Could you reproduce all of the entries below without a single change?

*** THE INPUT ***

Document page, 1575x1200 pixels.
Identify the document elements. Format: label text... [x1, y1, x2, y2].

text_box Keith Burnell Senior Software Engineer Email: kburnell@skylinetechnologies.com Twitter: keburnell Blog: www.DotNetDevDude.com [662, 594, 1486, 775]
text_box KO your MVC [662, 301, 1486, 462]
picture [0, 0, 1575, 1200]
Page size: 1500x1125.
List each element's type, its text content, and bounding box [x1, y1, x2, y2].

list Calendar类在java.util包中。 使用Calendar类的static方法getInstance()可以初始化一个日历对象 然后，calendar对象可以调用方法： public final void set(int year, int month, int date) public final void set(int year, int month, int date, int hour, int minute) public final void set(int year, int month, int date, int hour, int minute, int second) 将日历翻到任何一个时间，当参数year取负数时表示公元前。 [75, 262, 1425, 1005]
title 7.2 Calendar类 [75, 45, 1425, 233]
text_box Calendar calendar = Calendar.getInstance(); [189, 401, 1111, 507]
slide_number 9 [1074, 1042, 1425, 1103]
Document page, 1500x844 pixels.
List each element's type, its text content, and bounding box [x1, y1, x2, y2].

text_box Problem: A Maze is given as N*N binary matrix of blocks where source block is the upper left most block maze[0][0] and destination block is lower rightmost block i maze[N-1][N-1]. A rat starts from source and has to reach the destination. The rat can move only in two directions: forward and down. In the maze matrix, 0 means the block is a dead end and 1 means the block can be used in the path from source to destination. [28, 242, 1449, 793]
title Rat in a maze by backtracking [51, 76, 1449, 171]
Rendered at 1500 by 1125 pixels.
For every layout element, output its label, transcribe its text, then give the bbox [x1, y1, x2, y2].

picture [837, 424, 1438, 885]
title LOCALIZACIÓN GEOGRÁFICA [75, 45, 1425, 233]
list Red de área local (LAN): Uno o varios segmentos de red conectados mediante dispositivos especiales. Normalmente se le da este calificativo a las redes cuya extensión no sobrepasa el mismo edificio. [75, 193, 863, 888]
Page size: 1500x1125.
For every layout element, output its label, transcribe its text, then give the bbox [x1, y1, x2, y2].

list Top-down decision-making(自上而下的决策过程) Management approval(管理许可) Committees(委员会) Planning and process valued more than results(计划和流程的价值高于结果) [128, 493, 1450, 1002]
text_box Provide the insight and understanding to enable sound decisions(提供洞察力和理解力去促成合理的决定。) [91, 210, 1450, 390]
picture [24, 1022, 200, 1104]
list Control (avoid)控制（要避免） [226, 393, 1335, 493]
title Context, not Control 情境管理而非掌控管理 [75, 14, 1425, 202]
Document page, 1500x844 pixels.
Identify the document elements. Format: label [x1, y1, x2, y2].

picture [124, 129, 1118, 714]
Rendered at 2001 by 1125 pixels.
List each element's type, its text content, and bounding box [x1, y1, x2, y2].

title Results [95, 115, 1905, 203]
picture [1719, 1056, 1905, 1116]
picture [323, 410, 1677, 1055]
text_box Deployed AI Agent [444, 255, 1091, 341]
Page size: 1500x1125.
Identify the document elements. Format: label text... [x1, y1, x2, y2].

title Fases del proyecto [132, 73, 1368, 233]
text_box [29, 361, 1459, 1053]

***

SOLUTION TO THIS EXERCISE ::
Document page, 1575x1200 pixels.
Identify the document elements. Format: label text... [x1, y1, x2, y2].

text_box Keith Burnell Senior Software Engineer Email: kburnell@skylinetechnologies.com Twitter: keburnell Blog: www.DotNetDevDude.com [662, 594, 1486, 775]
text_box KO your MVC [662, 301, 1486, 462]
picture [0, 0, 1575, 1200]
Page size: 1500x1125.
List each element's type, its text content, and bounding box [x1, y1, x2, y2].

list Calendar类在java.util包中。 使用Calendar类的static方法getInstance()可以初始化一个日历对象 然后，calendar对象可以调用方法： public final void set(int year, int month, int date) public final void set(int year, int month, int date, int hour, int minute) public final void set(int year, int month, int date, int hour, int minute, int second) 将日历翻到任何一个时间，当参数year取负数时表示公元前。 [75, 262, 1425, 1005]
title 7.2 Calendar类 [75, 45, 1425, 233]
text_box Calendar calendar = Calendar.getInstance(); [189, 401, 1111, 507]
slide_number 9 [1074, 1042, 1425, 1103]
Document page, 1500x844 pixels.
List each element's type, its text content, and bounding box [x1, y1, x2, y2].

text_box Problem: A Maze is given as N*N binary matrix of blocks where source block is the upper left most block maze[0][0] and destination block is lower rightmost block i maze[N-1][N-1]. A rat starts from source and has to reach the destination. The rat can move only in two directions: forward and down. In the maze matrix, 0 means the block is a dead end and 1 means the block can be used in the path from source to destination. [28, 242, 1449, 793]
title Rat in a maze by backtracking [51, 76, 1449, 171]
Rendered at 1500 by 1125 pixels.
For every layout element, output its label, transcribe its text, then give the bbox [x1, y1, x2, y2].

picture [837, 424, 1438, 885]
title LOCALIZACIÓN GEOGRÁFICA [75, 45, 1425, 233]
list Red de área local (LAN): Uno o varios segmentos de red conectados mediante dispositivos especiales. Normalmente se le da este calificativo a las redes cuya extensión no sobrepasa el mismo edificio. [75, 193, 863, 888]
Page size: 1500x1125.
For every layout element, output its label, transcribe its text, then give the bbox [x1, y1, x2, y2].

list Top-down decision-making(自上而下的决策过程) Management approval(管理许可) Committees(委员会) Planning and process valued more than results(计划和流程的价值高于结果) [128, 493, 1450, 1002]
text_box Provide the insight and understanding to enable sound decisions(提供洞察力和理解力去促成合理的决定。) [91, 210, 1450, 390]
picture [24, 1022, 200, 1104]
list Control (avoid)控制（要避免） [226, 393, 1335, 493]
title Context, not Control 情境管理而非掌控管理 [75, 14, 1425, 202]
Document page, 1500x844 pixels.
Identify the document elements. Format: label [x1, y1, x2, y2].

picture [124, 129, 1118, 714]
Rendered at 2001 by 1125 pixels.
List each element's type, its text content, and bounding box [x1, y1, x2, y2].

title Results [95, 115, 1905, 203]
picture [1719, 1056, 1905, 1116]
picture [323, 410, 1677, 1055]
text_box Deployed AI Agent [444, 255, 1091, 341]
Page size: 1500x1125.
Identify the document elements. Format: label text... [x1, y1, x2, y2].

title Fases del proyecto [132, 73, 1368, 233]
text_box [29, 361, 1459, 1053]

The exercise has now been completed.